Говорит Ленинград - страница 32



Надо написать – смутно вырисовывается нечто вроде поэмы – лирически-балладный цикл «Ленинградцы» – о той самой человеческой эстафете.

Много о чем надо написать и записывать. О Мэри Рид, сестре Джона Рида, умирающей от голода (кое-чем поддерживаем с Юркой, и он старается устроить ее в стационар). О 55-м – вручении гвардейского знамени – бедное торжество на фронте, находящемся в черте города (цикл или стихотворение – «Ленинград – фронт»). О ленинградских детях, романсы и песни. Да, да, надо работать, надо войти в быт города. Я на своей верхотуре, в комнате теплой и светлой и полной еды, – оторвалась от города, от людей, стала эгоистичной и самовлюбленной. Я не считаю стыдом, что упиваюсь сейчас «личной жизнью», но уж хватит, надо что-то делать. Тот восторг, та настоящая человеческая радость, с которой реагируют люди на «Февральский дневник», – ко многому обязывает меня.

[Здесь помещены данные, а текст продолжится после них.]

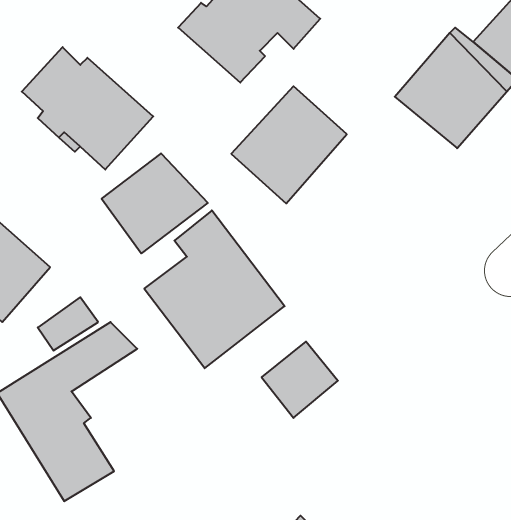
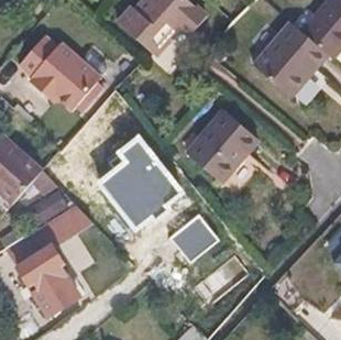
building: [231,86,347,203] -> [186,110,257,183]
building: [102,153,208,253] -> none

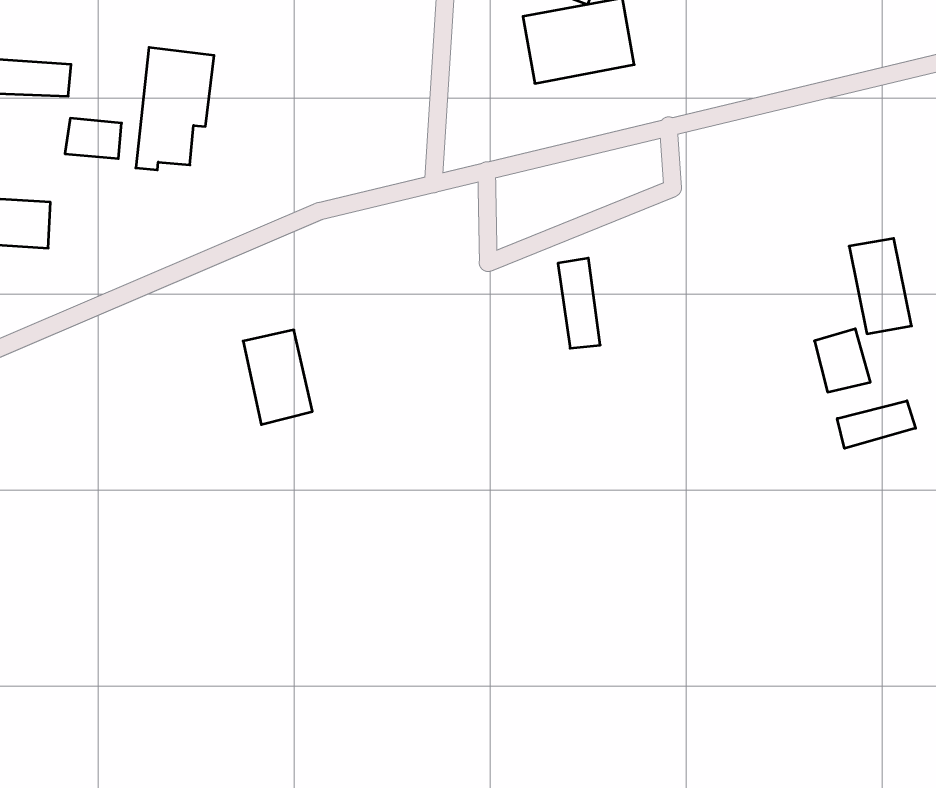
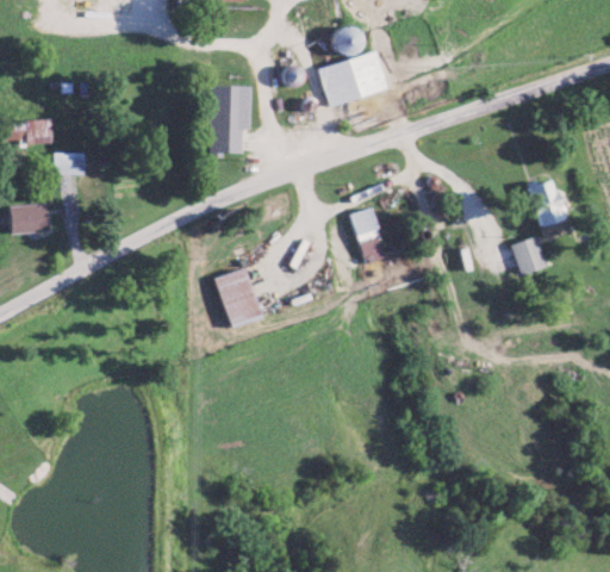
building: [136,47,214,170] -> [211,85,251,157]
building: [243,330,312,425] -> [216,268,261,327]
building: [837,401,916,448] -> none

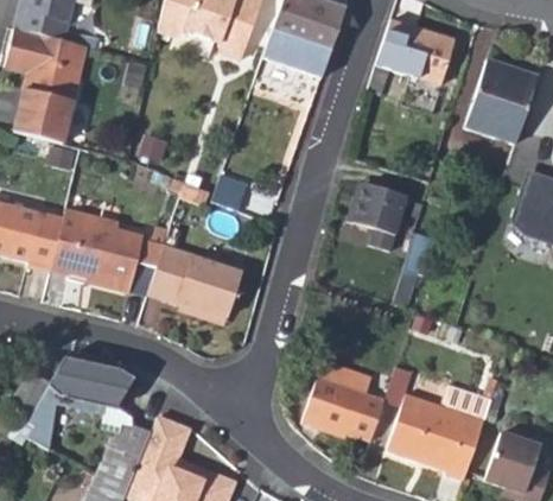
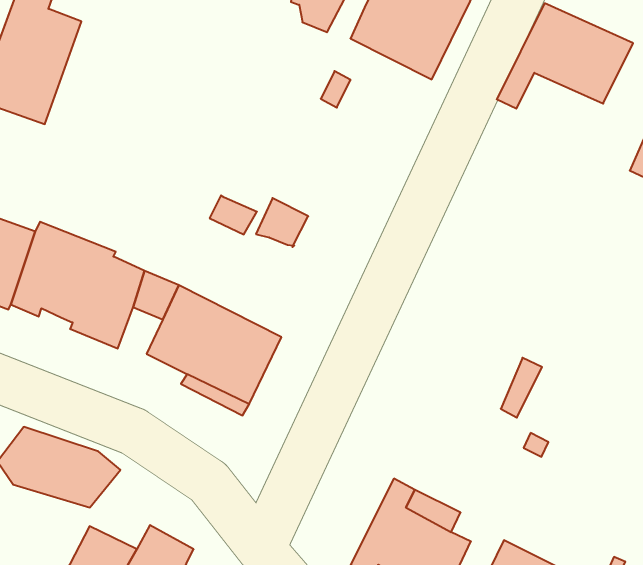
building: [355,182,409,249] -> none

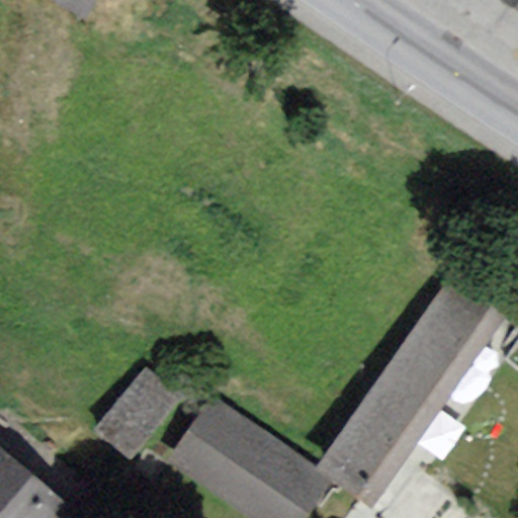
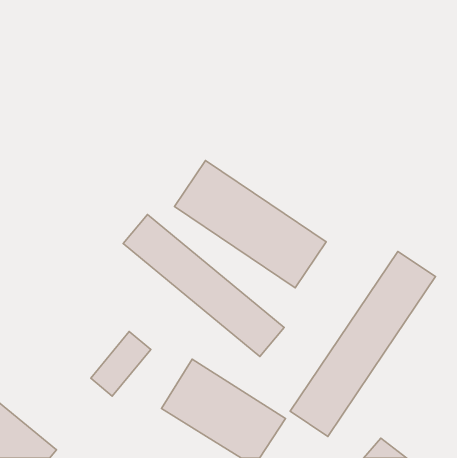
building: none -> [174,160,326,288]
building: none -> [123,215,284,357]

Блокаде конца не видно. Пока я тут – немцы дважды атаковали город, но безуспешно. Все уже как-то притерпелись к тому, что фронт начинается на улице Стачек, 100, а за больницей Фореля – немецкая зона! Умирает меньше народа – слишком уж много умерло. Да, умерла Маулишка и Лидия Николаевна. Это очень ударило меня. Какая я скотина, что не позвонила ей в январе… Верно, я ничем не могла бы помочь тогда, – они умерли в те же дни, в те чудовищные январские дни, когда и Коля. О, как больно, как хочется исправить это – прийти на ту квартиру, сказать ей: «Маулишка, да что ты? Ну же, вставай, живи!» Я дружила с ней с 30-го года, и она была верной моей подругой. Ах, боже мой.

Юрка спит и храпит ужасно. Вчера, до 8 ч. утра, – опять страшнейшее объяснение… «Ты пойми, что это вовсе не сцена ревности», – говорил он мне, а это была классическая сцена ревности, и пошлейшая притом, но он так молод сердцем и так рационалистичен, что сам не понимает этого. Были у нас Фадеев, Тишка, Прокофьев, – пили, я совершенно невинно повертела хвостом перед Сашкой Прокофьевым – отнюдь не больше того, как обычно с ним – человеком, глубочайшим образом безразличным мне и знакомым свыше 10 лет. То есть более общего, что ли, кокетства, нельзя и придумать. Тем не менее Юра поднял это, плюс звонки одного торпедника – на небывало принципиальную высоту – «ты оскорбляла меня весь вечер, ты разогревала Прокофьева, ты зазывала торпедника, ты показала, что ничуть не дорожишь нашей любовью» – и т. д. Дурачок, дурачок! Он и не подозревает, какая огромная, изумляющая меня самое – его победа то, что я смеюсь с ним целыми днями, как ласкаю его с искреннейшей ненасытностью. Мучительная и любимейшая Колина тень останавливается. Я по-настоящему целыми днями счастлива бываю и обмираю от влюбленности в Юрку, – а он строит какие-то вавилонские башни на трепотне с Сашкой. Знал бы он, как это мне все равно, что это лишь – тоска… Но вчера мне было очень плохо. Сашка упился и стал безобразно грубить и лезть. Юрка наговорил мне несправедливо-обидных вещей – зря, зря. Я с отчаянием почувствовала себя абсолютно одинокой, – ничего подобного не допустил бы Коля, понимая, что всё – ничто по сравнению с любовью к нему, что всё не более, чем ничего не значащее кокетство.

Ну, при Юрке хвостом не повертишь! Крут, что и говорить. Он так натянет удила, что весь рот в крови будет. Хозяин, поглотитель, собственник. Отчасти (вот баба!) это мне нравится, что свидетельствует о том, что любит крепко, по-настоящему. Но, м. б., это нравится, пока свежо? Ведь если такие беседы, с таким криком будут практиковаться, если он собирается так контролировать все мои (чисто внешние) знакомства, – то что же это будет? Как говорится – извиняюсь, я к курям не присужденная! Мне действительно никого, кроме него, сейчас не надо, и игра ничуть не есть для меня самоцель, но ведь от таких пустяков он может пойти и дальше, и дело дойдет просто до домостроя, а это уже – тоска и одиночество.